🤖 AI Summary
This study investigates how Llama-3, after performing cross-token information routing, can produce the result of three-digit addition relying solely on the final input token. Through causal residual patching and cumulative attention ablation, the authors identify a post-routing boundary around layer 17, beyond which the addition output is governed by the last token and structured numerical directions residing in a low-rank subspace. The work presents the first evidence that numerical directions across different carry contexts are related via approximately orthogonal rotational mappings, enabling precise counterfactual digit editing through rotation-based interventions. Experiments demonstrate that late self-attention layers can be omitted without performance loss, and that cross-context editing capability can be restored via low-rank Procrustes alignment and directional manipulation. Negative control experiments fail to reproduce this effect, confirming the specificity of the identified mechanism.
📝 Abstract
We study three-digit addition in Meta-Llama-3-8B (base) under a one-token readout to characterize how
arithmetic answers are finalized after cross-token routing becomes causally irrelevant.
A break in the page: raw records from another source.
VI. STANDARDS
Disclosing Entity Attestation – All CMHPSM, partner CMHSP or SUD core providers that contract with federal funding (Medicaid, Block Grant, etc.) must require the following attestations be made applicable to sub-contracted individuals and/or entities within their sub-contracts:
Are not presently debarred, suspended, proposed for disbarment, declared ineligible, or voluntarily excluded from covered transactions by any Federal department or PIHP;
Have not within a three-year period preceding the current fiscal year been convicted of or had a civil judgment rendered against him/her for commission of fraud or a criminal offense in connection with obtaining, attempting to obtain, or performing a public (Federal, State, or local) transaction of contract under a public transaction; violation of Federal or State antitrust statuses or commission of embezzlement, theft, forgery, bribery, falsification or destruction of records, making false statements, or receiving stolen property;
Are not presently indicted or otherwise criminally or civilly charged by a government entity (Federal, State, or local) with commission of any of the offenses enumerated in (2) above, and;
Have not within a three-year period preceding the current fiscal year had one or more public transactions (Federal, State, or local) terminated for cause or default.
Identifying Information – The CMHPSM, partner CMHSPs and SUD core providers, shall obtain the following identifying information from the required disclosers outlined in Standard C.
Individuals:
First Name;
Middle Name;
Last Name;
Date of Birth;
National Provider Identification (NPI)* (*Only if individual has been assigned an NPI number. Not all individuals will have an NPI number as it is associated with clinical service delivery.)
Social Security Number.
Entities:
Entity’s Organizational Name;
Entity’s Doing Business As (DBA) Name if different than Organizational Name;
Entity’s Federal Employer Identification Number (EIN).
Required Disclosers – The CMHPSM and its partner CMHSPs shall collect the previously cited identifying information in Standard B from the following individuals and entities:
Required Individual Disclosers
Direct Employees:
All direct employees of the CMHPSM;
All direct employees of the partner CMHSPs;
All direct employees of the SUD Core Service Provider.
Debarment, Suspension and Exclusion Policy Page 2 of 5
Causal residual patching and cumulative attention ablations localize a sharp boundary near layer~17:
beyond it, the decoded sum is controlled almost entirely by the last input token and late-layer self-attention
is largely dispensable.
In this post-routing regime, digit(-sum) direction dictionaries vary with a next-higher-digit context but are
well-related by an approximately orthogonal map inside a shared low-rank subspace (low-rank Procrustes alignment).
Causal digit editing matches this geometry: naive cross-context transfer fails, while rotating directions through the
learned map restores strict counterfactual edits; negative controls do not recover.